February 15, 06 by Edahn Golan

Lower grade diamond production at BHP Billiton’s Ekati mine in July - December 2005 resulted in a 19.6 decrease in diamond prices and a 35.7 percent drop in pre-tax earnings. However, the group saw record first half year results, with pre tax results jumping 43 percent to $6.7 billion.

 

BHP Billiton’s Diamonds and Specialty Products segment (Ekati diamond mine and titanium operations) yielded underlying EBIT (Earnings Before Interest and Tax) of $261 million during the six month period, a decrease of $145 million or 35.7 percent. The miner noted lower rough diamond prices because of lower carat quality, higher costs in relation to the processing of lower grade material, and lower diamond sales volumes.

 

Diamond sales decreased 3.1 percent compared to the corresponding prior year period.

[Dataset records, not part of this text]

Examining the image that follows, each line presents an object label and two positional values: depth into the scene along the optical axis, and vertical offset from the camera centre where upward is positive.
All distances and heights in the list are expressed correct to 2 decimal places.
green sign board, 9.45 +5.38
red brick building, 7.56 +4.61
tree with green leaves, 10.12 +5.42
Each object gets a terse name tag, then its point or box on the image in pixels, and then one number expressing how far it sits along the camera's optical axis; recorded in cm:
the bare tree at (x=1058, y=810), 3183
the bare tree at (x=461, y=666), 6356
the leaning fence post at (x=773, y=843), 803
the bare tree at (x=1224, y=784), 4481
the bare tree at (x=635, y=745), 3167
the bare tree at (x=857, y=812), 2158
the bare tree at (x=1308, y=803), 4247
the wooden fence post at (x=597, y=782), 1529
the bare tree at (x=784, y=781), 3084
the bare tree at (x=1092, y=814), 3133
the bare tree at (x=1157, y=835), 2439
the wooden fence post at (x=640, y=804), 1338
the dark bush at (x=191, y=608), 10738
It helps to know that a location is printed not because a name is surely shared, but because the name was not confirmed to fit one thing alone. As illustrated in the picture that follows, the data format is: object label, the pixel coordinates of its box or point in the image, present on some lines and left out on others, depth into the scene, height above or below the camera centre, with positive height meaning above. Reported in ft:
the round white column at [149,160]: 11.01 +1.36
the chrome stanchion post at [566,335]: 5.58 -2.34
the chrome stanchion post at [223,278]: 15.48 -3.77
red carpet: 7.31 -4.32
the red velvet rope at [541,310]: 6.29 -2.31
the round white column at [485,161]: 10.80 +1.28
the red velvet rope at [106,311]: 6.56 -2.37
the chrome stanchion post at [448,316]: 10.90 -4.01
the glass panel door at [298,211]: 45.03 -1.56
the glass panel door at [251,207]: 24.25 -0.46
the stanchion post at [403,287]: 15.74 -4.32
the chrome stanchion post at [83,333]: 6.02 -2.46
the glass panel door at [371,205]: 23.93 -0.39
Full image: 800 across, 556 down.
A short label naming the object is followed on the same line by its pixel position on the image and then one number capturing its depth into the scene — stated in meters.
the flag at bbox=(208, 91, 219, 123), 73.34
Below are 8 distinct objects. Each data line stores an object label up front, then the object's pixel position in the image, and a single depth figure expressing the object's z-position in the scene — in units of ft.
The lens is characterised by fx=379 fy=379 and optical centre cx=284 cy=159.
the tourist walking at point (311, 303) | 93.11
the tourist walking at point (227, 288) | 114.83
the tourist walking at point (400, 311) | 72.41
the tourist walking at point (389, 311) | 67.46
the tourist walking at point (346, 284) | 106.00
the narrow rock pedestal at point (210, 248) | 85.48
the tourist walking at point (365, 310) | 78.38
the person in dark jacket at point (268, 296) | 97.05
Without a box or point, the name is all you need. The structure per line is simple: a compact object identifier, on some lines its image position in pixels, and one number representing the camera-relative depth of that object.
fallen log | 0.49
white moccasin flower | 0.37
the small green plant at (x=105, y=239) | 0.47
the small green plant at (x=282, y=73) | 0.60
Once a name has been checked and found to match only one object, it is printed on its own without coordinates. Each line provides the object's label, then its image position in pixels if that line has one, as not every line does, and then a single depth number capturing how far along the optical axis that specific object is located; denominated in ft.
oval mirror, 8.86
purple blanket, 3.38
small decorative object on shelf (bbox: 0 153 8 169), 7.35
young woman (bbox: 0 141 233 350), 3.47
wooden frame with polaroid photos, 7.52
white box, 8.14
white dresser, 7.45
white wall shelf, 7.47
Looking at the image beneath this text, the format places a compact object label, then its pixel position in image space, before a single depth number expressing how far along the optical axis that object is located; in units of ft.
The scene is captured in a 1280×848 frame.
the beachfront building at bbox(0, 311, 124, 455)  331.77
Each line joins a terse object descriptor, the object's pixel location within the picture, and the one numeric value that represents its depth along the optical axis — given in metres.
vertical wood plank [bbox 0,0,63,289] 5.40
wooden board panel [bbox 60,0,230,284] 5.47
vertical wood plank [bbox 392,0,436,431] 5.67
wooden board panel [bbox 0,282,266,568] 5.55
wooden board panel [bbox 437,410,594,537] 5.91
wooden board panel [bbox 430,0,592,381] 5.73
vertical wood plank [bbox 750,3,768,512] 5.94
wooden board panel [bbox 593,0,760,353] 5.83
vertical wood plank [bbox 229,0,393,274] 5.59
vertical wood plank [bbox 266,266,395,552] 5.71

In addition, the prior year period included earnings from Integris Metals (US), which was sold in January 2005.

 

Half yearly Ekati (Canada) diamond production decreased by 21.1 percent, mainly reflecting the processing of lower grade ore. “The second half of the financial year will continue to be negatively impacted by the processing of lower grade and lower value material at Ekati,” the company said in a release this morning.

 

Despite the negative news in this segment, BHP Billiton enjoyed record half year financial results, with underlying EBITDA (Earnings Before Interest and Tax Depreciation and Amortization) up 42 percent to $8 billion and underlying EBIT up 43 percent to $6.7 billion.

 

The diversified miner says attributable profit is up 48 percent to $4.4 billion. This was helped by record half year production volumes for aluminum, copper, and nickel.

 

The company announced an interim dividend of 17.5 US cents per share, an increase of 30 percent on the prior period interim dividend.